# [Action item]
Repeat the data that follows verbatim. Images are not part of the copy.

# [Records from a data source]
——

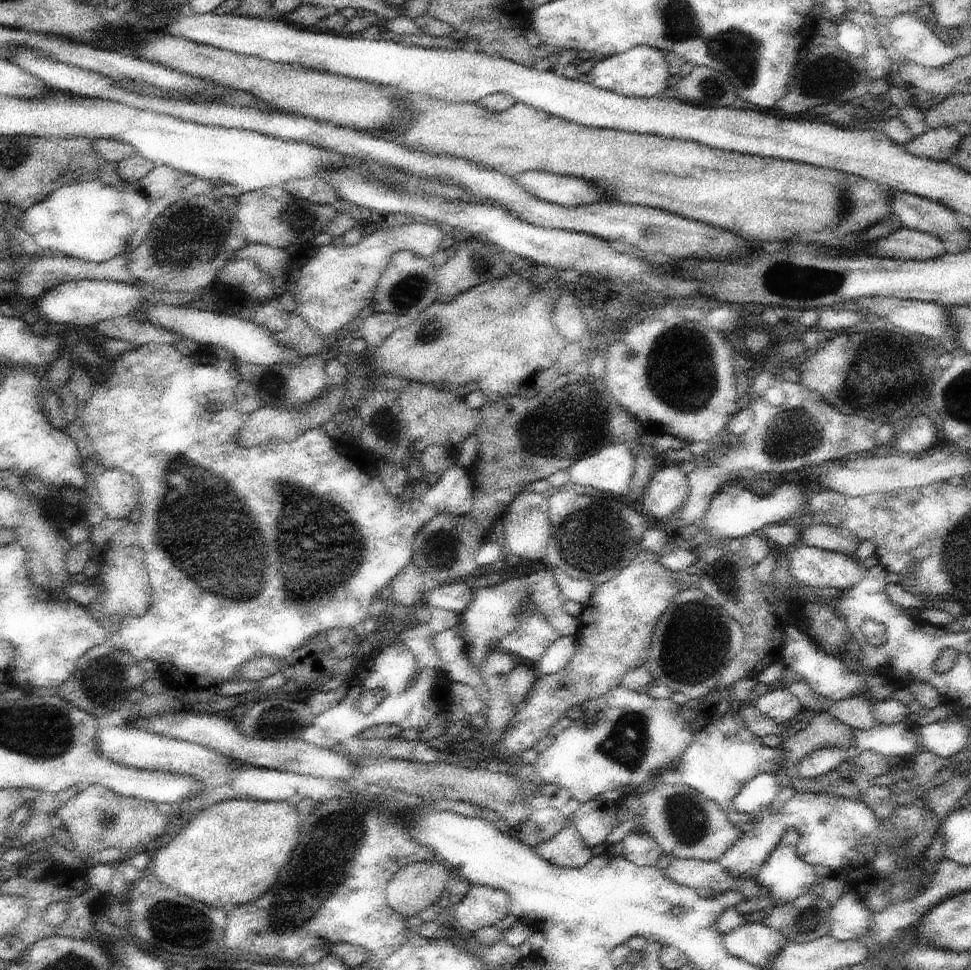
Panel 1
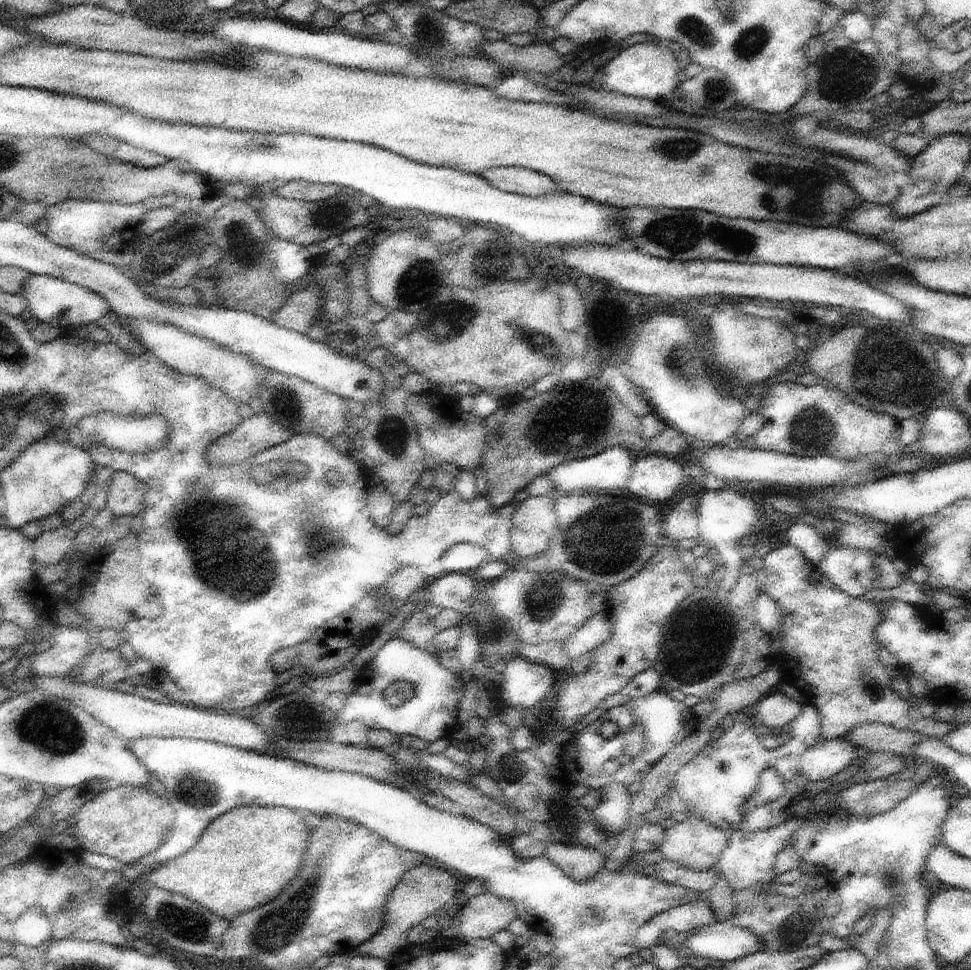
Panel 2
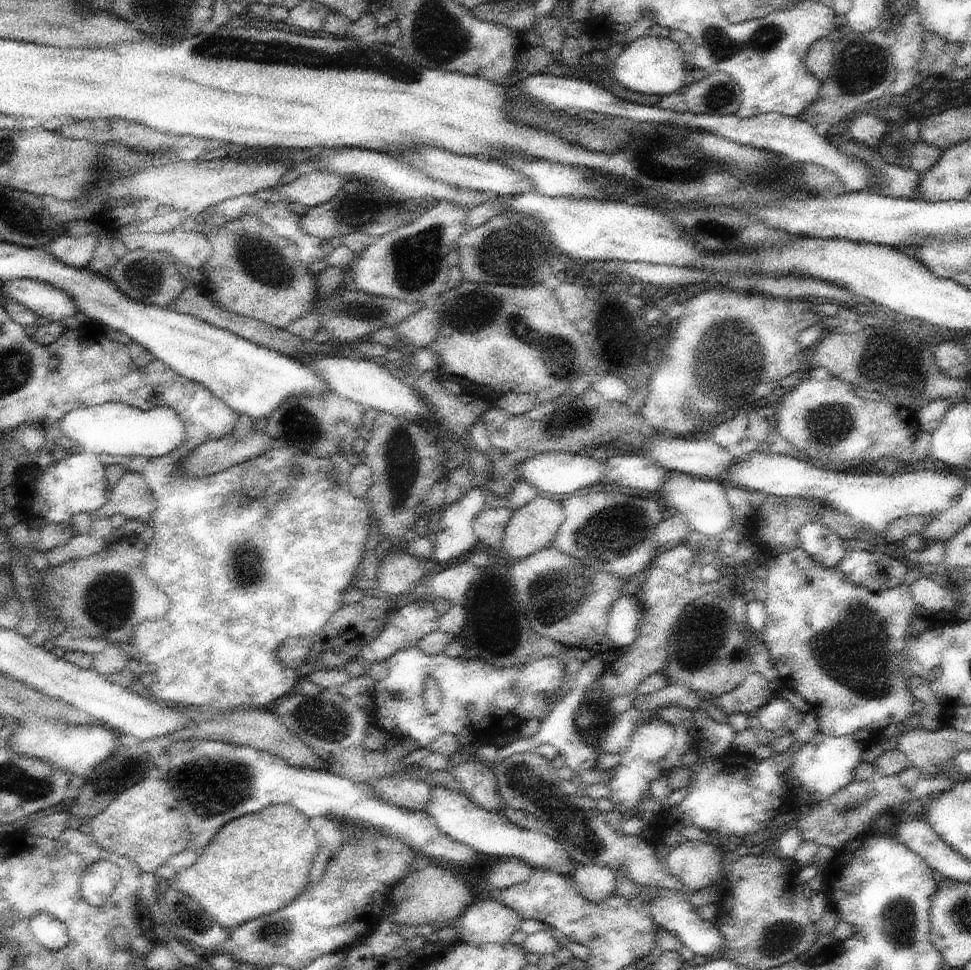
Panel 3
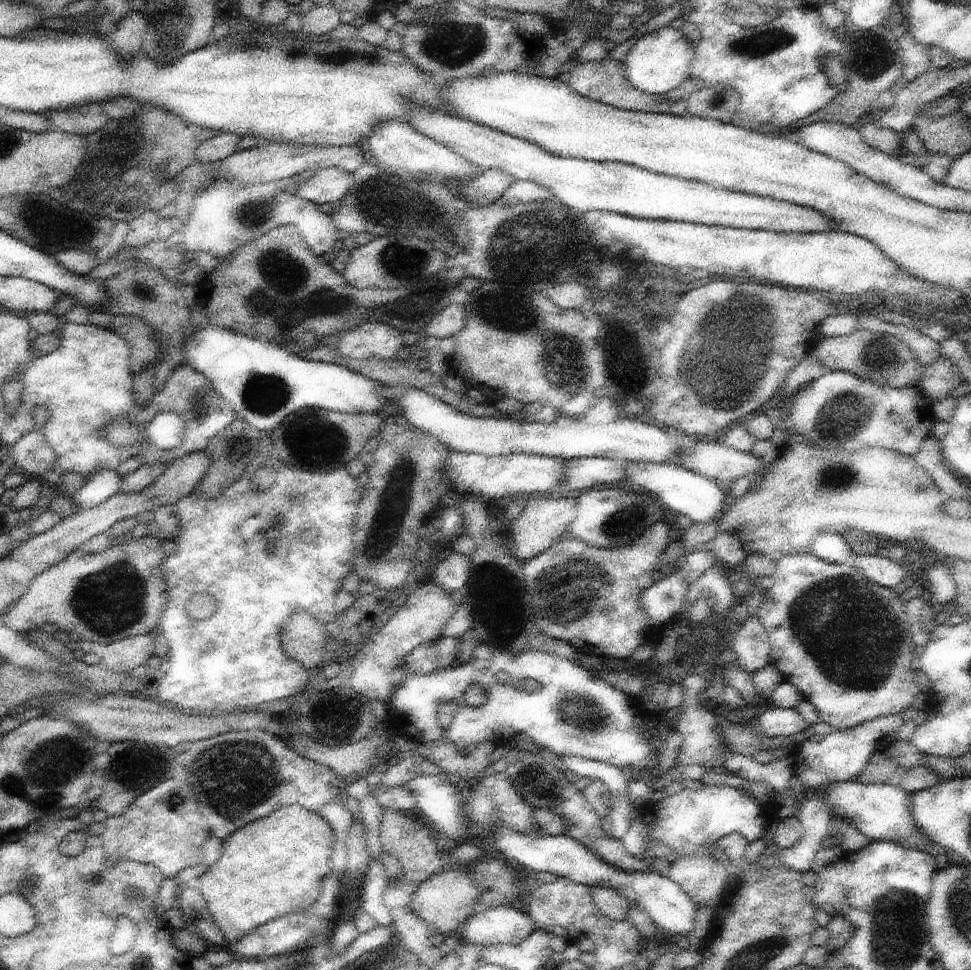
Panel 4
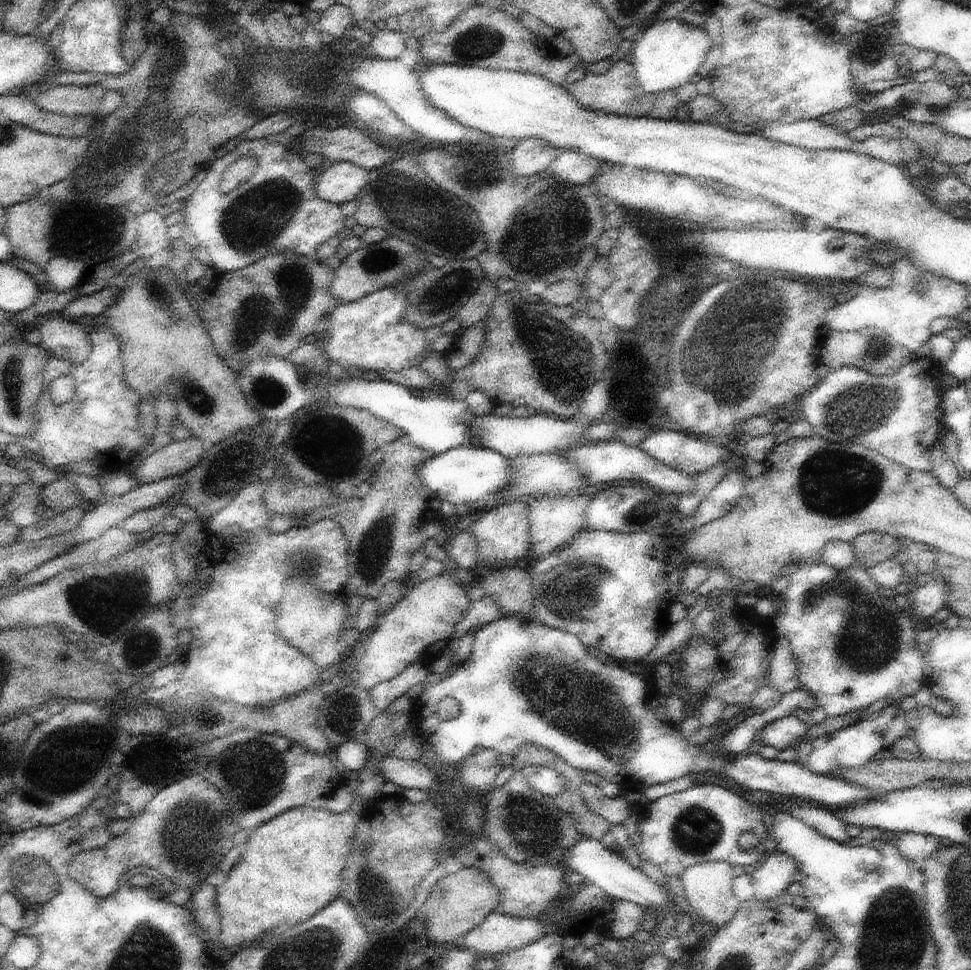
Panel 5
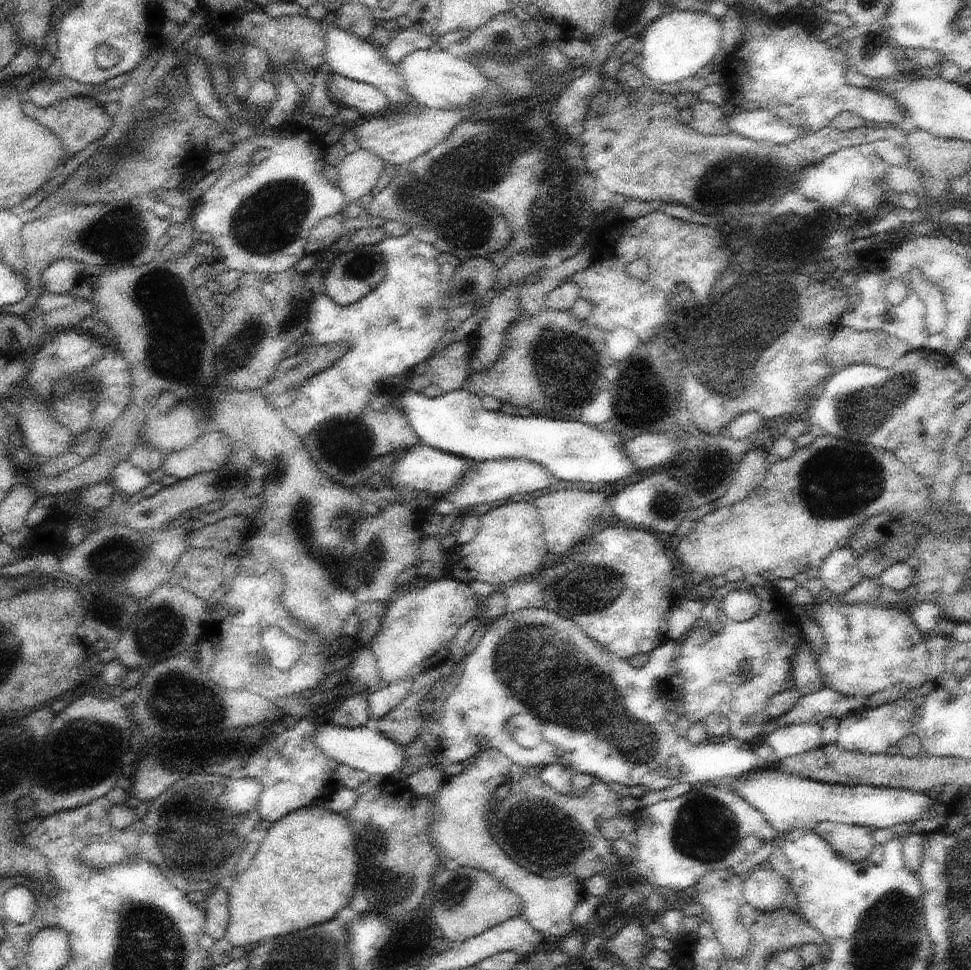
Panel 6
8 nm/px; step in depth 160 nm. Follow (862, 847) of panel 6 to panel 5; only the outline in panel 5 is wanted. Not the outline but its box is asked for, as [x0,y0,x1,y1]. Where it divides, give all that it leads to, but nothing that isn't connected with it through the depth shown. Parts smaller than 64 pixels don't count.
[784,802,852,845]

——

# [Answer section]
Panel 1
Panel 2
Panel 3
Panel 4
Panel 5
Panel 6
8 nm/px; step in depth 160 nm. Follow (862, 847) of panel 6 to panel 5; only the outline in panel 5 is wanted. Not the outline but its box is asked for, as [x0,y0,x1,y1]. Where it divides, give all that it leads to, but nothing that isn't connected with it through the depth shown. Parts smaller than 64 pixels don't count.
[784,802,852,845]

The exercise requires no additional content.